Can you confirm if this is specific to tone mapping, or if it applies to all 10-bit HEVC content?
These errors largely look like kernel issues. This sometimes happens with very new chips; the driver support generally don’t stabilize until a bit after release. You’ll probably want to report to the upstream driver devs.
What I interpret as what Ridley means, if you turn off tone mapping in PMS, and then try transcoding, do you get the same errors, different errors, or does hw work when tone mapping is off ?
Thank you for the clarification @TeknoJunky ! It seems that when I disable the tone mapping, the HW transcode works Ok but as expected, some content looks washed out or otherwise strange.
@Ridley can you elaborate on this so I can write a bug report upstream. Is OpenCL used here?

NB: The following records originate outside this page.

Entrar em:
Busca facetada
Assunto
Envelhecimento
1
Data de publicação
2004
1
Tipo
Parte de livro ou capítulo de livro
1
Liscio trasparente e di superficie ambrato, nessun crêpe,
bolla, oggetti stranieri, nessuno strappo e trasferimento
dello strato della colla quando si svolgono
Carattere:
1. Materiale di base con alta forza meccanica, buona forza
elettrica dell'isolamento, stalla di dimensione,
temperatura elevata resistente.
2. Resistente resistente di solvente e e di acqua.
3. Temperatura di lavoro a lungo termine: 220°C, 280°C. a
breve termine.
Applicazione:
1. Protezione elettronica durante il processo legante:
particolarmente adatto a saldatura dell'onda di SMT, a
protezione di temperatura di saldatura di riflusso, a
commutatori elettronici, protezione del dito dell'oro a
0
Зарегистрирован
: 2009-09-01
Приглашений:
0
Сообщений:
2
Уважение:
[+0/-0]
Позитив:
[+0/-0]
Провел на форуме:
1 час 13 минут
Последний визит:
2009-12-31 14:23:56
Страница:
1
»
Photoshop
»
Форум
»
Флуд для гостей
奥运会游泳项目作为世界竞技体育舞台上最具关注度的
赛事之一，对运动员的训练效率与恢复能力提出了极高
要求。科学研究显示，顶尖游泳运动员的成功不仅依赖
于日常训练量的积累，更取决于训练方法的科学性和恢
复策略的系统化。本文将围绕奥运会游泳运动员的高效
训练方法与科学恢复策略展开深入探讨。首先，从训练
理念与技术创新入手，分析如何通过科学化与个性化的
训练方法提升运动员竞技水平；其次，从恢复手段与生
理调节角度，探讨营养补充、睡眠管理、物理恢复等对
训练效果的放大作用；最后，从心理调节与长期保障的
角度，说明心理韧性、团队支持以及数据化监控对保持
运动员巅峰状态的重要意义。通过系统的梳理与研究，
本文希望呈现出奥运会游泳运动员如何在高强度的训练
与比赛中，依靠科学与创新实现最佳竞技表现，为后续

Not quite what I meant (some 10-bit content isn’t HDR at all), but it’s an equivalent test regardless
Yes, tone mapping in Plex on Intel GPUs is done via OpenCL (i.e. the Intel Compute Runtime driver). It’s possible that you might have a Plex-specific issue in addition to whatever’s causing those kernel errors; I might be able to get a bit more information by looking over your server logs.
Dec 02, 2021 19:43:04.762 [0x7f697d648b38] ERROR - [Transcoder] [AVHWDeviceContext @ 0x7f3bcef27d40] No matching devices found.
Looks like we’re failing to locate an OpenCL device corresponding to your GPU. This could be due to a CL driver issue. Try running this on the command line for some additional diagnostics:
[AVHWDeviceContext @ 0x7f01a2080ec0] 2 OpenCL platforms found.
[AVHWDeviceContext @ 0x7f01a2080ec0] platform_version does not match ("OpenCL 3.0 ").
beignet-opencl-icd: no supported GPU found, this is probably the wrong opencl-icd package for this hardware
(If you have multiple ICDs installed and OpenCL works, you can ignore this message)
[AVHWDeviceContext @ 0x7f01a2080ec0] No devices found on platform "Intel Gen OCL Driver".
[AVHWDeviceContext @ 0x7f01a2080ec0] No matching devices found.
[AVHWDeviceContext @ 0x7f01a2080ec0] 2 OpenCL platforms found.
[AVHWDeviceContext @ 0x7f01a2080ec0] 0.0: Intel(R) OpenCL HD Graphics / Intel(R) Graphics [0x4680]
[AVHWDeviceContext @ 0x7f01a2080ec0] Platform Intel Gen OCL Driver does not export the VAAPI device enumeration function.
[AVHWDeviceContext @ 0x7f01a2080ec0] Beignet DRM to OpenCL image mapping function not found (clCreateImageFromFdINTEL).
[AVHWDeviceContext @ 0x7f01a2080ec0] Beignet DRM to OpenCL mapping not usable.
[AVHWDeviceContext @ 0x7f01a2080ec0] cl_intel_va_api_media_sharing found as platform extension.
[AVHWDeviceContext @ 0x7f01a2080ec0] Intel QSV to OpenCL mapping function found (clCreateFromVA_APIMediaSurfaceINTEL).
[AVHWDeviceContext @ 0x7f01a2080ec0] Intel QSV in OpenCL acquire function found (clEnqueueAcquireVA_APIMediaSurfacesINTEL).
[AVHWDeviceContext @ 0x7f01a2080ec0] Intel QSV in OpenCL release function found (clEnqueueReleaseVA_APIMediaSurfacesINTEL).
I went off the beaten path a bit and pulled in 5.15 kernel with mixed results. I can get Plex to transcode a 4K HDR 10bit file (tone mapping enabled) but it will end up with crazy artifacts (green/white) squares across frames.
attached my full logs for running @Ridley diagnostic test (looks successful?)
@Ridley did you ever get a chance to circle back on this? I went and got an Nvidia P4 card so I can do HW stable transcoding but basically wasted buying the new 12th Gen Intel chip until this works.